Amygdalar and hippocampal substrates of anxious temperament differ in their heritability

Abstract

Anxious temperament (AT) in human and non-human primates is a trait-like phenotype evident early in life that is characterized by increased behavioural and physiological reactivity to mildly threatening stimuli. Studies in children demonstrate that AT is an important risk factor for the later development of anxiety disorders, depression and comorbid substance abuse. Despite its importance as an early predictor of psychopathology, little is known about the factors that predispose vulnerable children to develop AT and the brain systems that underlie its expression. To characterize the neural circuitry associated with AT and the extent to which the function of this circuit is heritable, we studied a large sample of rhesus monkeys phenotyped for AT. Using 238 young monkeys from a multigenerational single-family pedigree, we simultaneously assessed brain metabolic activity and AT while monkeys were exposed to the relevant ethological condition that elicits the phenotype. High-resolution (18)F-labelled deoxyglucose positron-emission tomography (FDG-PET) was selected as the imaging modality because it provides semi-quantitative indices of absolute glucose metabolic rate, allows for simultaneous measurement of behaviour and brain activity, and has a time course suited for assessing temperament-associated sustained brain responses. Here we demonstrate that the central nucleus region of the amygdala and the anterior hippocampus are key components of the neural circuit predictive of AT. We also show significant heritability of the AT phenotype by using quantitative genetic analysis. Additionally, using voxelwise analyses, we reveal significant heritability of metabolic activity in AT-associated hippocampal regions. However, activity in the amygdala region predictive of AT is not significantly heritable. Furthermore, the heritabilities of the hippocampal and amygdala regions significantly differ from each other. Even though these structures are closely linked, the results suggest differential influences of genes and environment on how these brain regions mediate AT and the ongoing risk of developing anxiety and depression.

Figure 1. Glucose metabolism in the anterior temporal lobes is predictive of AT

a, amygdala and e, hippocampus (significance of correlations - yellow: p < 0.05, light orange: p < 0.01, dark orange: p < 0.001, corrected). Pink areas represent 95% spatial confidence intervals of the peak correlations. b and f, corresponding slices adapted from The Rhesus Monkey Brain in Stereotaxic Coordinates (2009). c, g, 5-HTT binding differentiates the CeA region from the anterior hippocampus. d, The CeA, defined by the 5-HTT map, encompasses the amygdala peak. h, The hippocampal peak is distinct and does not overlap with the 5-HTT map.
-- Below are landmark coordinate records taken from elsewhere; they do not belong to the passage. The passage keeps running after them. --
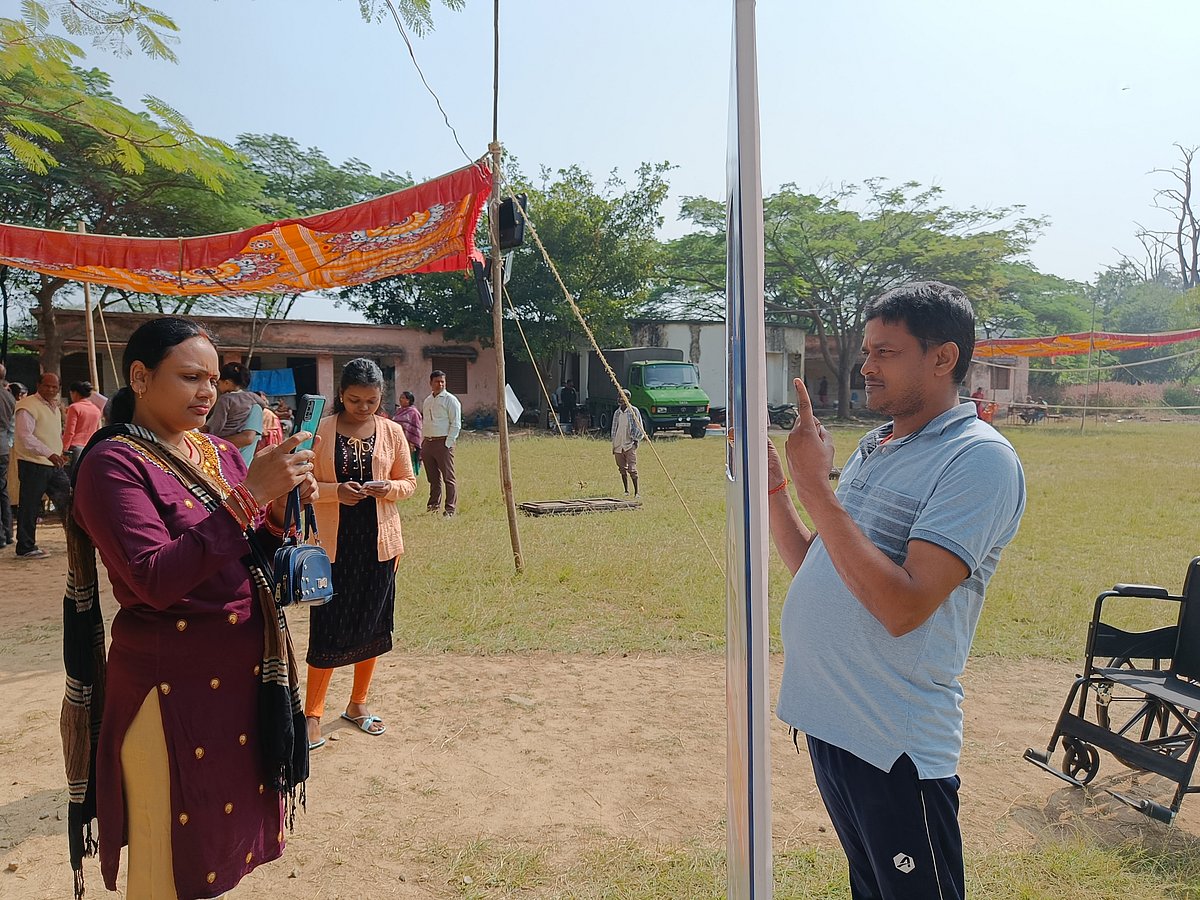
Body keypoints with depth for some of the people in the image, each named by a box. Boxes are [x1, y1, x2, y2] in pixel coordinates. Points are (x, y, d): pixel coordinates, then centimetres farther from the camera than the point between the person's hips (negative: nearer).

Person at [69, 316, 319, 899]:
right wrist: (248, 494, -27)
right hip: (172, 684, -6)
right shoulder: (114, 463, -12)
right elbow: (156, 580, -24)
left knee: (233, 820, 19)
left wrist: (282, 507, -10)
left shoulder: (222, 454, 7)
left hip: (248, 672, 6)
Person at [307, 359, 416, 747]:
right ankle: (312, 713, 14)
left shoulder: (392, 431, 1)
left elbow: (409, 482, 8)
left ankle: (358, 703, 30)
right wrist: (336, 490, -21)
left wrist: (390, 488, -13)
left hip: (378, 541, 3)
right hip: (334, 542, -3)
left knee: (372, 625, 12)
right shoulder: (321, 430, -5)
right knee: (328, 628, -1)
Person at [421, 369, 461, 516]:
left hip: (443, 442, -6)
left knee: (448, 477, -5)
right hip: (428, 442, 7)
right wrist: (423, 444, 14)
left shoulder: (450, 400, -4)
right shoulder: (427, 401, 17)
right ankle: (434, 504, 22)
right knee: (433, 477, 12)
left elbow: (456, 424, -9)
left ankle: (451, 509, -3)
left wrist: (448, 443, -14)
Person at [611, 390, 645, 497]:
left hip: (630, 445, -5)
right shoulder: (617, 413, 13)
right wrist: (613, 445, 15)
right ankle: (626, 491, 19)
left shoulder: (633, 411, -2)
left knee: (632, 469, -11)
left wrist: (636, 440, -7)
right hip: (618, 446, 5)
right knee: (622, 469, 9)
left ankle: (636, 492, -6)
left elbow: (639, 427, 1)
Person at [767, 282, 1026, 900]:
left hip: (895, 743, -8)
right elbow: (810, 566, 12)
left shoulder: (980, 458, -17)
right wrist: (770, 478, 2)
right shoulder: (872, 447, 9)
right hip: (825, 717, 8)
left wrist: (814, 486, -25)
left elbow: (904, 606, -27)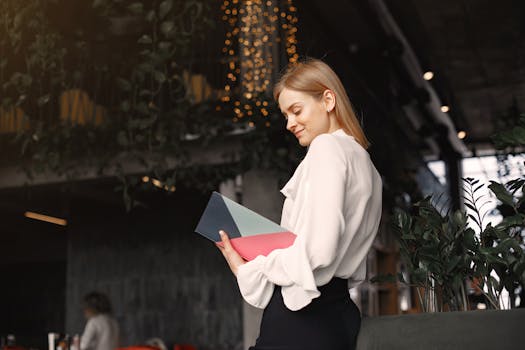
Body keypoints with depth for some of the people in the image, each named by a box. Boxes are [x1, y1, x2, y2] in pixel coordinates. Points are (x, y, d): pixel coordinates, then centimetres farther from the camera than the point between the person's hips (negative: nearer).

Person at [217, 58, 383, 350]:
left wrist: (248, 268, -7)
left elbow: (317, 252, -20)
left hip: (303, 315, -9)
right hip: (341, 313, 9)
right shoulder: (366, 163, 18)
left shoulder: (328, 146, -8)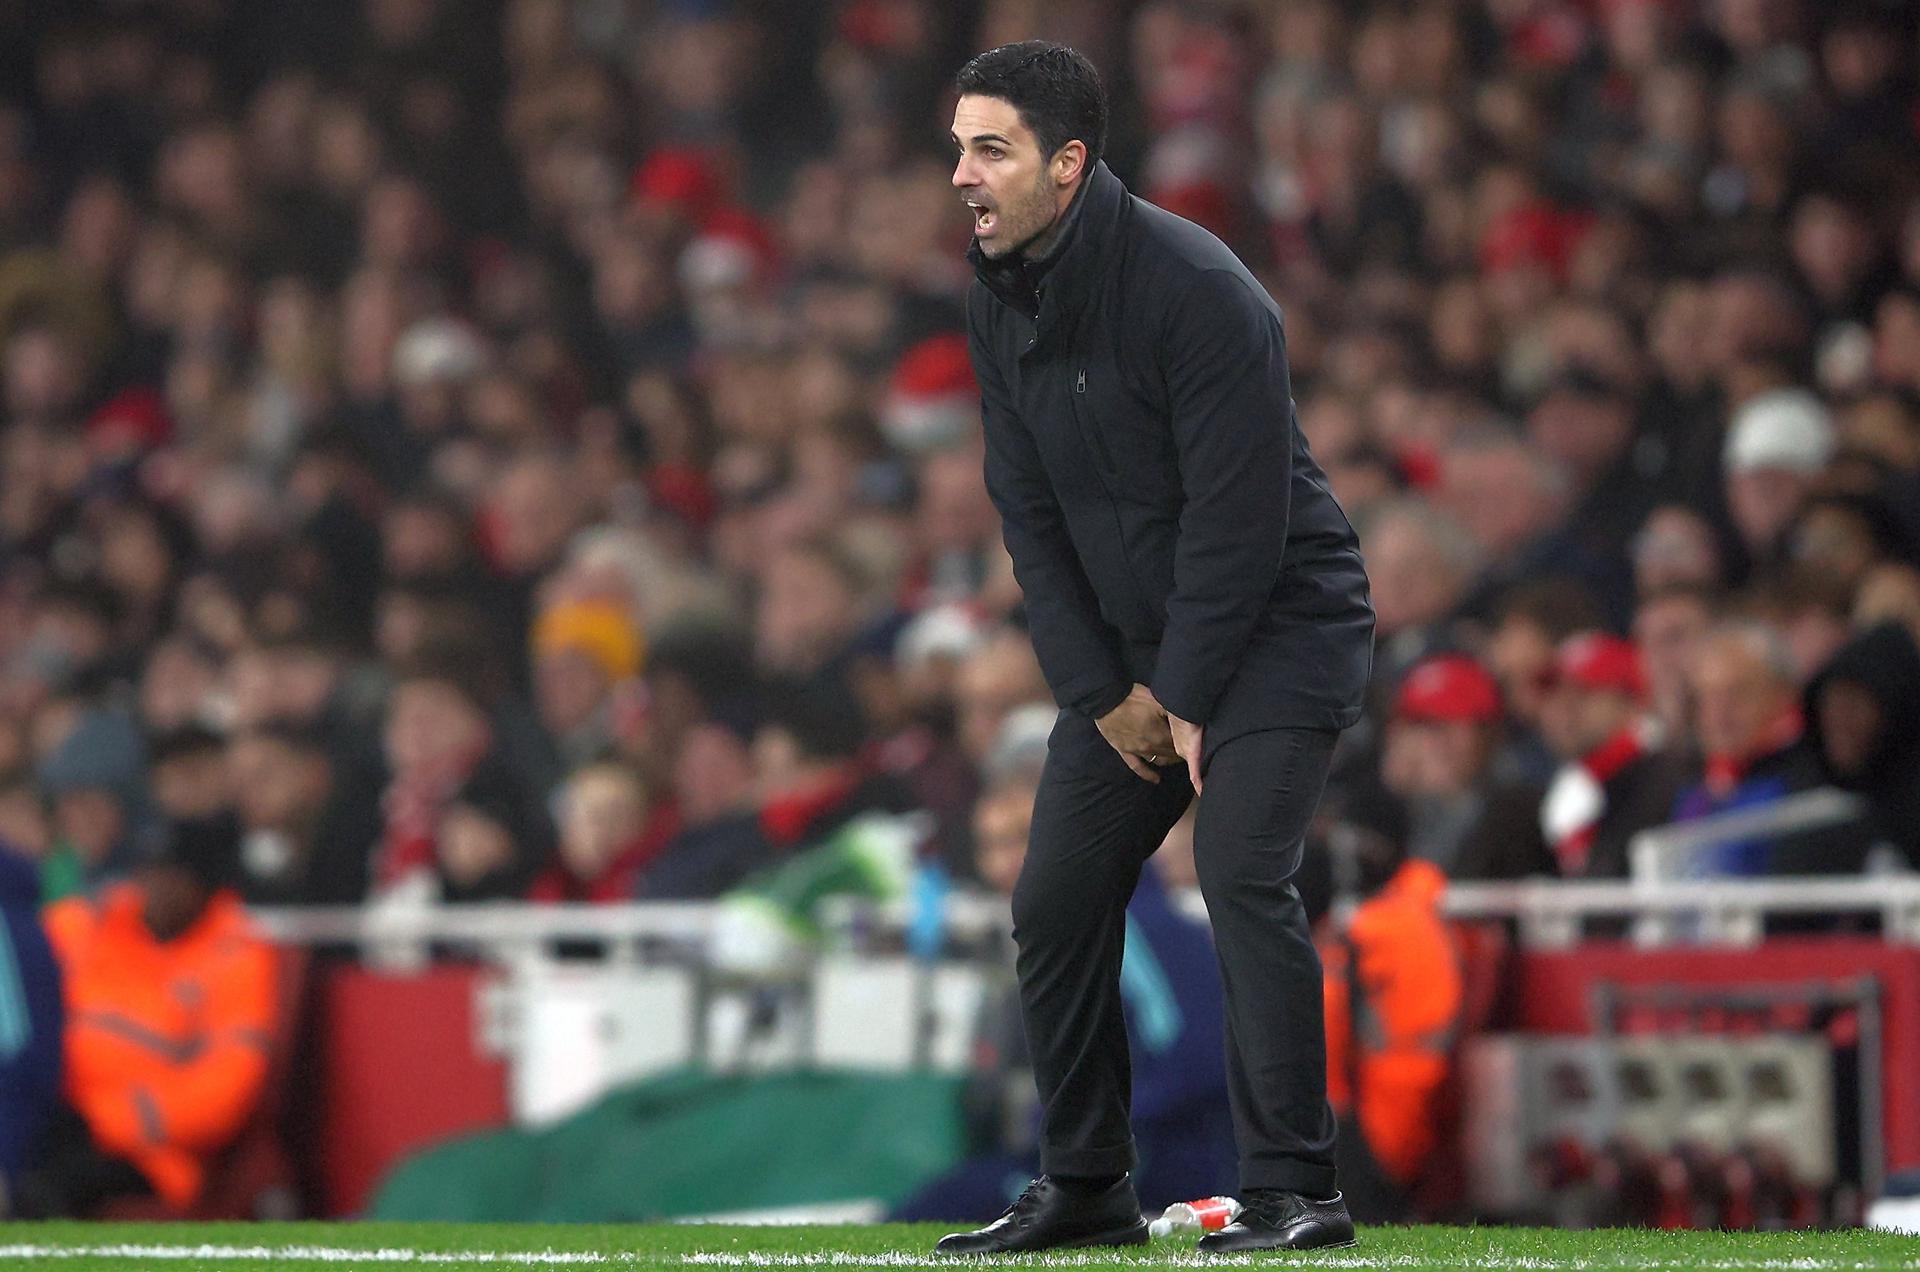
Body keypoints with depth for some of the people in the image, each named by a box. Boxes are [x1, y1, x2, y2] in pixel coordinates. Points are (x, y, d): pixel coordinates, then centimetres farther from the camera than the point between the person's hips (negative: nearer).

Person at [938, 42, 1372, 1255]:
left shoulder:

Figure 2. Peak correlations between AT and anterior temporal lobe glucose metabolism

a, Voxel within the amygdala (see Fig 1a) reflecting the peak correlation between metabolism and AT (r=0.44, p=2.38e-13) and b, voxel within the hippocampus (see Fig 1e) reflecting the peak correlation between metabolism and AT (r=0.45, p=8.3e-13). ¹⁸F-deoxyglucose values were extracted from each animal, residualized for the effects of age, sex and gray matter probability, and plotted against individual differences in AT.

Figure 3. Overlap between regional metabolic activity predictive of AT with regions that are significantly heritable

a and b, No significantly heritable voxels were observed in the dorsal amygdala region, although within the same slice significant heritability was detected in the superior temporal sulcus. c, Glucose metabolism was significantly heritable in both the right hippocampus and left hippocampus, d, where it overlaps with the left anterior hippocampal region that correlated with AT. (yellow = regions predictive of AT from Fig 1; dark green to light green: FDR: q < 0.05, q < 0.01, q < 0.001).